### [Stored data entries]
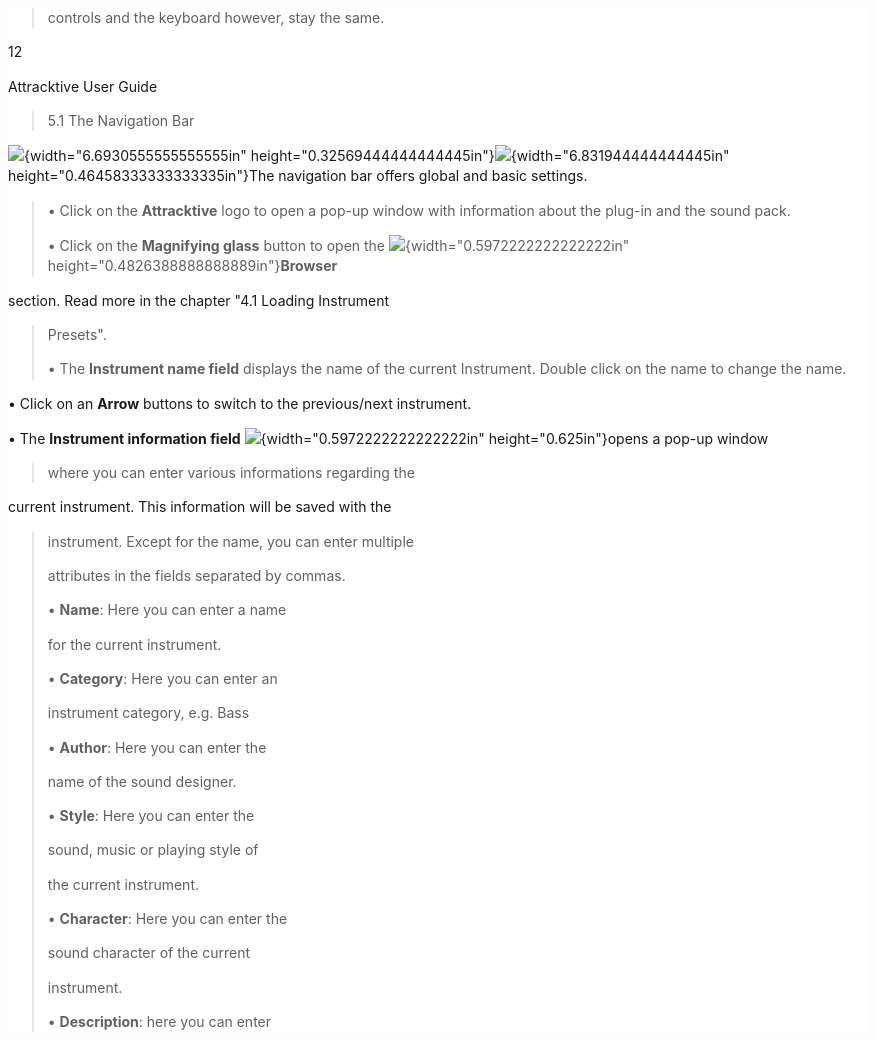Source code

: > controls and the keyboard however, stay the same.

12

Attracktive User Guide

> 5.1 The Navigation Bar

![](media/image12.png){width="6.6930555555555555in"
height="0.32569444444444445in"}![](media/image12.png){width="6.831944444444445in"
height="0.46458333333333335in"}The navigation bar offers global and
basic settings.

> • Click on the **Attracktive** logo to open a pop-up window with
> information about the plug-in and the sound pack.
>
> • Click on the **Magnifying glass** button to open the
> ![](media/image12.png){width="0.5972222222222222in"
> height="0.4826388888888889in"}**Browser**

section. Read more in the chapter "4.1 Loading Instrument

> Presets".
>
> • The **Instrument name field** displays the name of the current
> Instrument. Double click on the name to change the name.

• Click on an **Arrow** buttons to switch to the previous/next
instrument.

• The **Instrument information field**
![](media/image12.png){width="0.5972222222222222in"
height="0.625in"}opens a pop-up window

> where you can enter various informations regarding the

current instrument. This information will be saved with the

> instrument. Except for the name, you can enter multiple
>
> attributes in the fields separated by commas.
>
> • **Name**: Here you can enter a name
>
> for the current instrument.
>
> • **Category**: Here you can enter an
>
> instrument category, e.g. Bass
>
> • **Author**: Here you can enter the
>
> name of the sound designer.
>
> • **Style**: Here you can enter the
>
> sound, music or playing style of
>
> the current instrument.
>
> • **Character**: Here you can enter the
>
> sound character of the current
>
> instrument.
>
> • **Description**: here you can enter
>
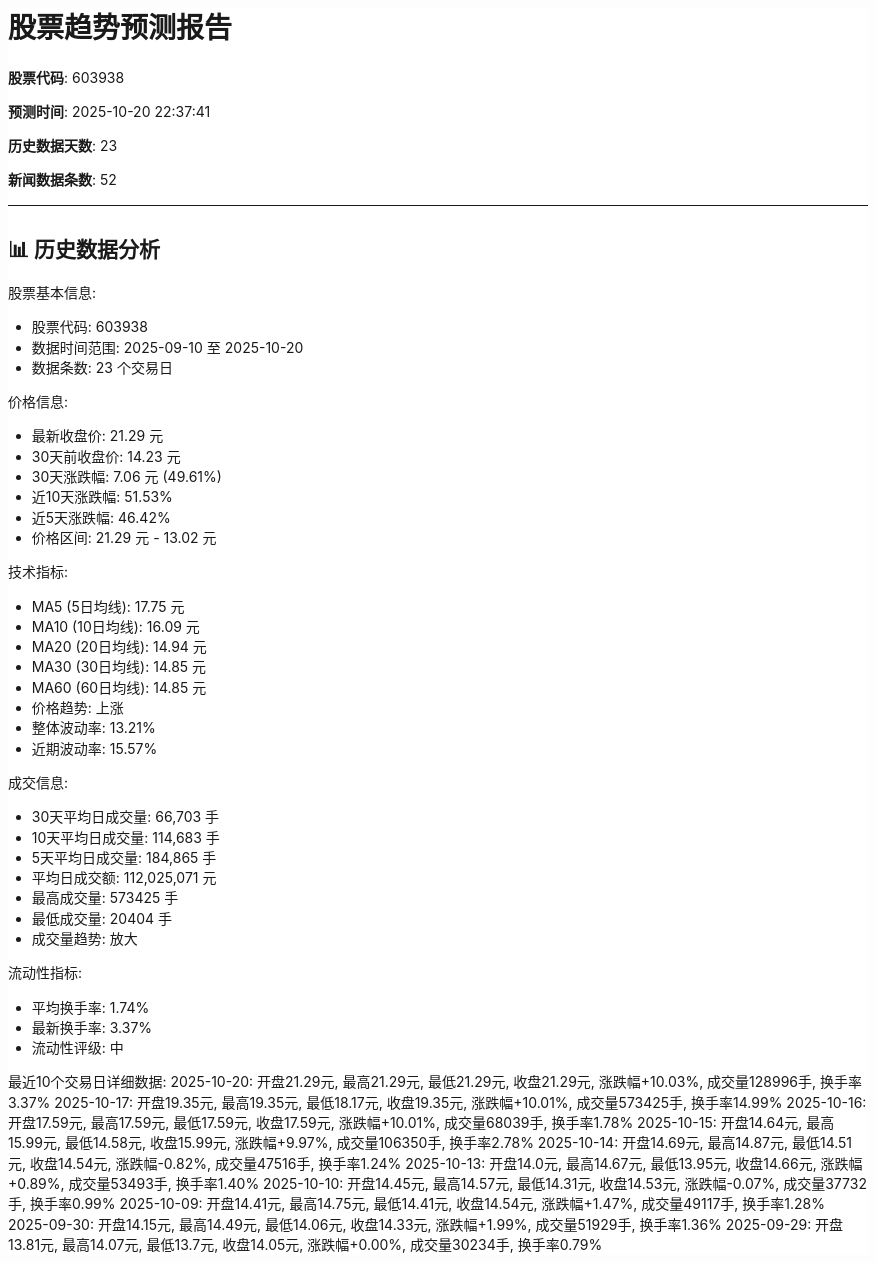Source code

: # 股票趋势预测报告

**股票代码**: 603938

**预测时间**: 2025-10-20 22:37:41

**历史数据天数**: 23

**新闻数据条数**: 52

---

## 📊 历史数据分析


股票基本信息:
- 股票代码: 603938
- 数据时间范围: 2025-09-10 至 2025-10-20
- 数据条数: 23 个交易日

价格信息:
- 最新收盘价: 21.29 元
- 30天前收盘价: 14.23 元
- 30天涨跌幅: 7.06 元 (49.61%)
- 近10天涨跌幅: 51.53%
- 近5天涨跌幅: 46.42%
- 价格区间: 21.29 元 - 13.02 元

技术指标:
- MA5 (5日均线): 17.75 元
- MA10 (10日均线): 16.09 元  
- MA20 (20日均线): 14.94 元
- MA30 (30日均线): 14.85 元
- MA60 (60日均线): 14.85 元
- 价格趋势: 上涨
- 整体波动率: 13.21%
- 近期波动率: 15.57%

成交信息:
- 30天平均日成交量: 66,703 手
- 10天平均日成交量: 114,683 手
- 5天平均日成交量: 184,865 手
- 平均日成交额: 112,025,071 元
- 最高成交量: 573425 手
- 最低成交量: 20404 手
- 成交量趋势: 放大

流动性指标:
- 平均换手率: 1.74%
- 最新换手率: 3.37%
- 流动性评级: 中



最近10个交易日详细数据:
2025-10-20: 开盘21.29元, 最高21.29元, 最低21.29元, 收盘21.29元, 涨跌幅+10.03%, 成交量128996手, 换手率3.37%
2025-10-17: 开盘19.35元, 最高19.35元, 最低18.17元, 收盘19.35元, 涨跌幅+10.01%, 成交量573425手, 换手率14.99%
2025-10-16: 开盘17.59元, 最高17.59元, 最低17.59元, 收盘17.59元, 涨跌幅+10.01%, 成交量68039手, 换手率1.78%
2025-10-15: 开盘14.64元, 最高15.99元, 最低14.58元, 收盘15.99元, 涨跌幅+9.97%, 成交量106350手, 换手率2.78%
2025-10-14: 开盘14.69元, 最高14.87元, 最低14.51元, 收盘14.54元, 涨跌幅-0.82%, 成交量47516手, 换手率1.24%
2025-10-13: 开盘14.0元, 最高14.67元, 最低13.95元, 收盘14.66元, 涨跌幅+0.89%, 成交量53493手, 换手率1.40%
2025-10-10: 开盘14.45元, 最高14.57元, 最低14.31元, 收盘14.53元, 涨跌幅-0.07%, 成交量37732手, 换手率0.99%
2025-10-09: 开盘14.41元, 最高14.75元, 最低14.41元, 收盘14.54元, 涨跌幅+1.47%, 成交量49117手, 换手率1.28%
2025-09-30: 开盘14.15元, 最高14.49元, 最低14.06元, 收盘14.33元, 涨跌幅+1.99%, 成交量51929手, 换手率1.36%
2025-09-29: 开盘13.81元, 最高14.07元, 最低13.7元, 收盘14.05元, 涨跌幅+0.00%, 成交量30234手, 换手率0.79%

### [What is expected]
Filter the records above and copy each line that contains the string "media". Case matters, so copy a line only when the letters match in case as well.

### [Problem solution]
![](media/image12.png){width="6.6930555555555555in"
height="0.32569444444444445in"}![](media/image12.png){width="6.831944444444445in"
> ![](media/image12.png){width="0.5972222222222222in"
![](media/image12.png){width="0.5972222222222222in"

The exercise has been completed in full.